Leveraging Domain Expertise
Rather than fully automatic KG construction, this approach emphasizes means of incorporating domain experts through "human-in-the-loop" (HITL) techniques.
Multiple techniques can be employed to construct gradients for both the generated nodes and edges, starting with the quantitative scores from model inference.
- gradient for recommending extracted entities: named entity recognition, textrank, probabilistic soft logic, etc.
- gradient for recommending extracted relations: relation extraction, graph of relations, etc.
Results extracted from lemma graphs provide gradients which can be leveraged to elicit feedback from domain experts:
- high-pass filter: accept results as valid automated inference
- low-pass filter: reject results as errors and noise
For the results which fall in-between, a recsys or similar UI can elicit review from domain experts, based on active learning, weak supervision, etc. see https://argilla.io/
subsequent to the HITL validation, the more valuable results collected within a lemma graph can be extracted as the primary output from this approach.

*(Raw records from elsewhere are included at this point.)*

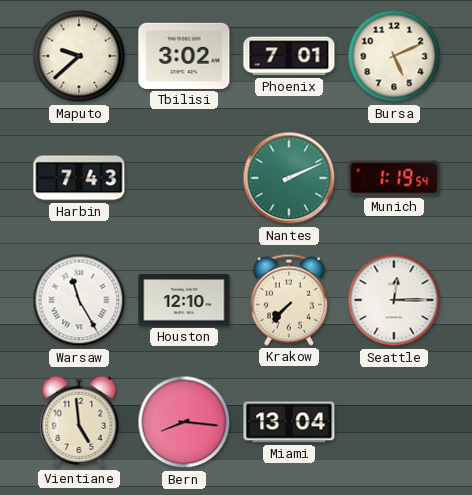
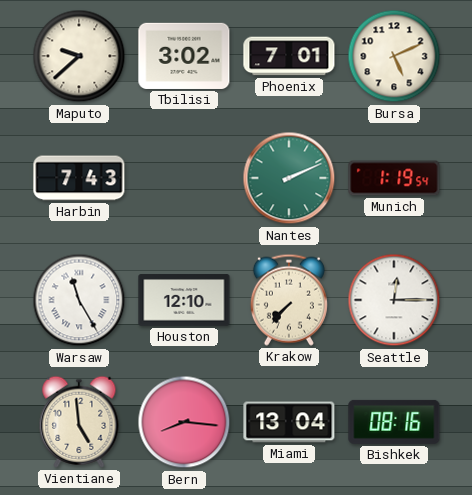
Bishkek: none -> 08:16
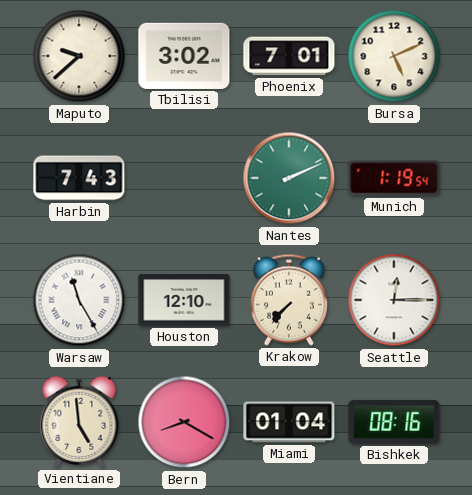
Bern: 8:16 -> 8:20
Miami: 13:04 -> 01:04
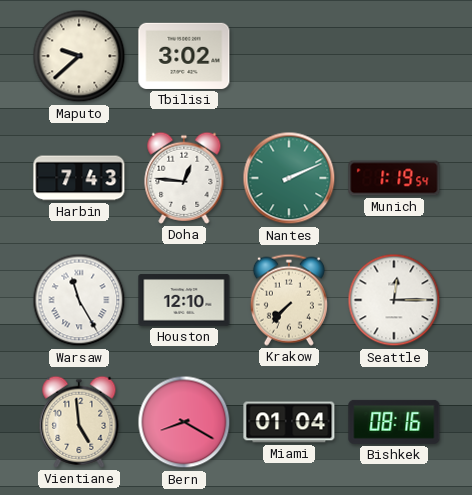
Phoenix: 7:01 -> none
Bursa: 5:11 -> none
Doha: none -> 12:46
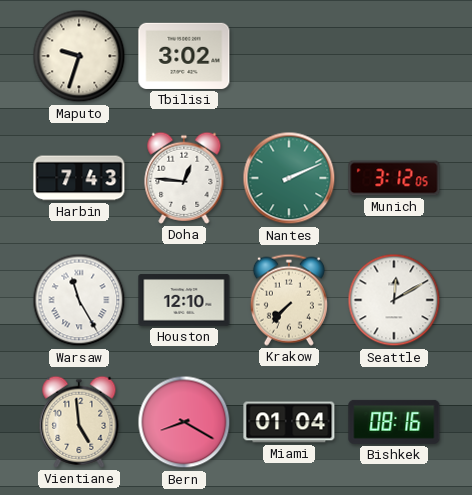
Maputo: 9:38 -> 9:33
Munich: 1:19 -> 3:12
Seattle: 12:15 -> 12:10
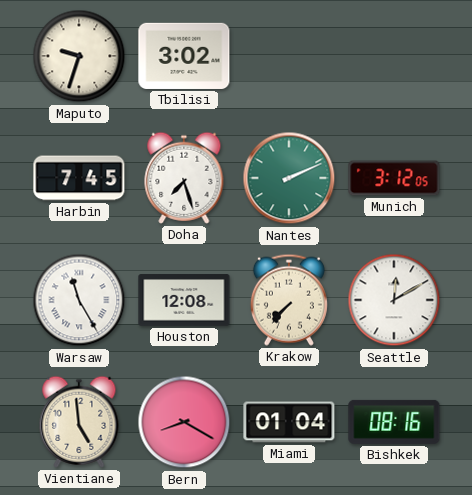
Harbin: 7:43 -> 7:45
Doha: 12:46 -> 7:27
Houston: 12:10 -> 12:08
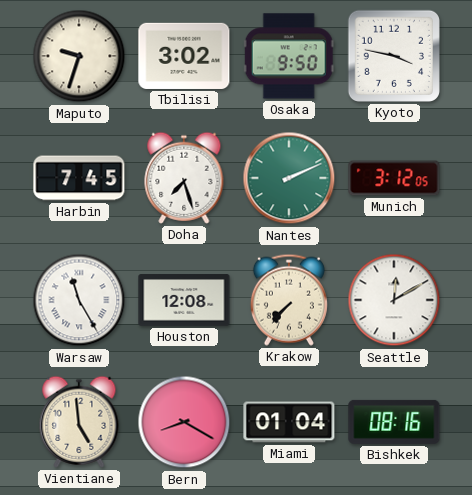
Osaka: none -> 9:50
Kyoto: none -> 3:47
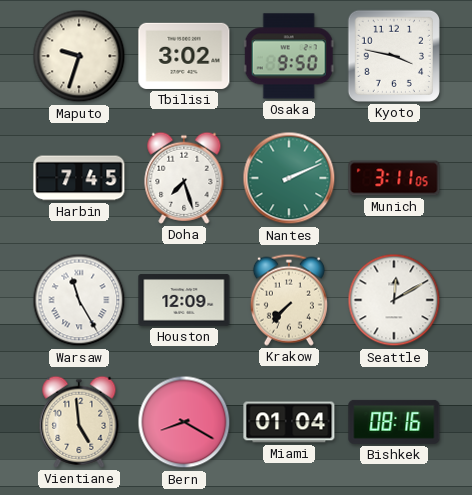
Munich: 3:12 -> 3:11
Houston: 12:08 -> 12:09
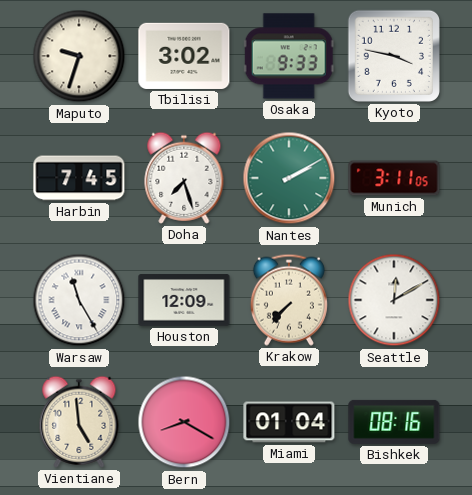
Osaka: 9:50 -> 9:33
Nantes: 2:11 -> 2:10
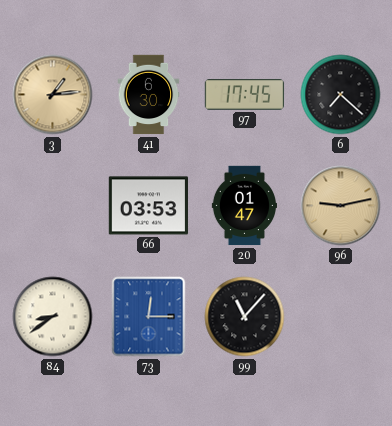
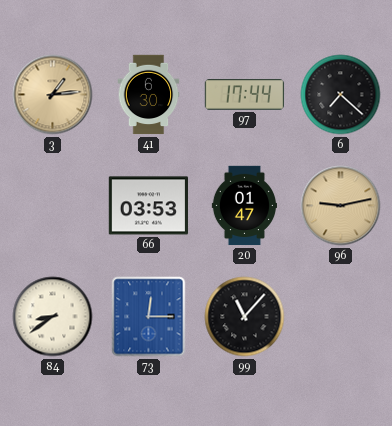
97: 17:45 -> 17:44
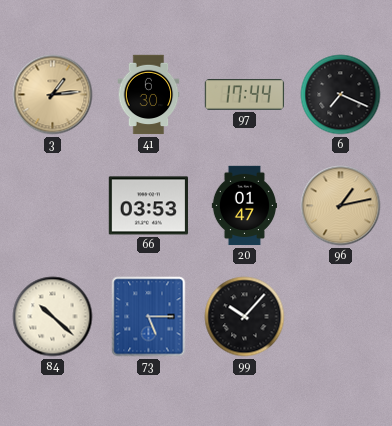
6: 7:22 -> 7:19
96: 9:13 -> 1:13
84: 8:39 -> 10:22
73: 12:15 -> 5:15
99: 11:07 -> 10:07
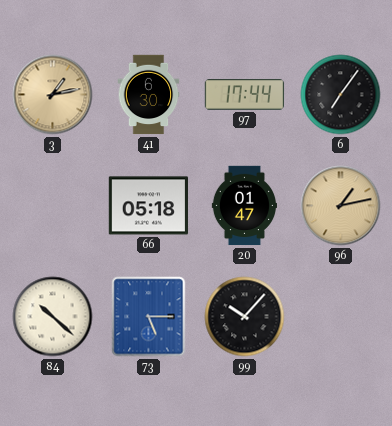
3: 1:14 -> 1:13
6: 7:19 -> 7:06
66: 03:53 -> 05:18
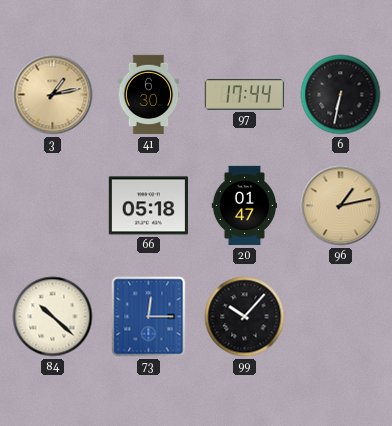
6: 7:06 -> 6:32
73: 5:15 -> 12:15
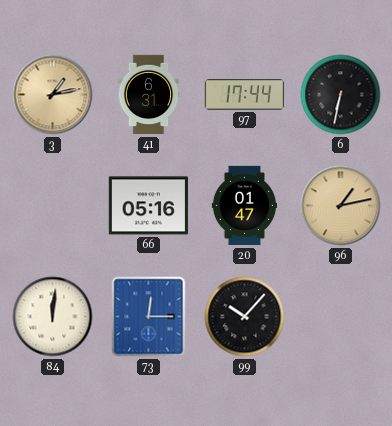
41: 6:30 -> 6:31
66: 05:18 -> 05:16
84: 10:22 -> 12:01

Based on a process of iterating through a text document in chunks, the results from one iteration can be used to bootstrap the lemma graph for the next iteration. this provides a natural means of accumulating (i.e., aggregating) results from the overall analysis.
By extension, this bootstrap/accumulation process can be used in the distributed processing of a corpus of documents, where the "data exhaust" of abstracted lemma graphs used to bootstrap analysis workflows effectively becomes a knowledge graph, as a side-effect of the analysis.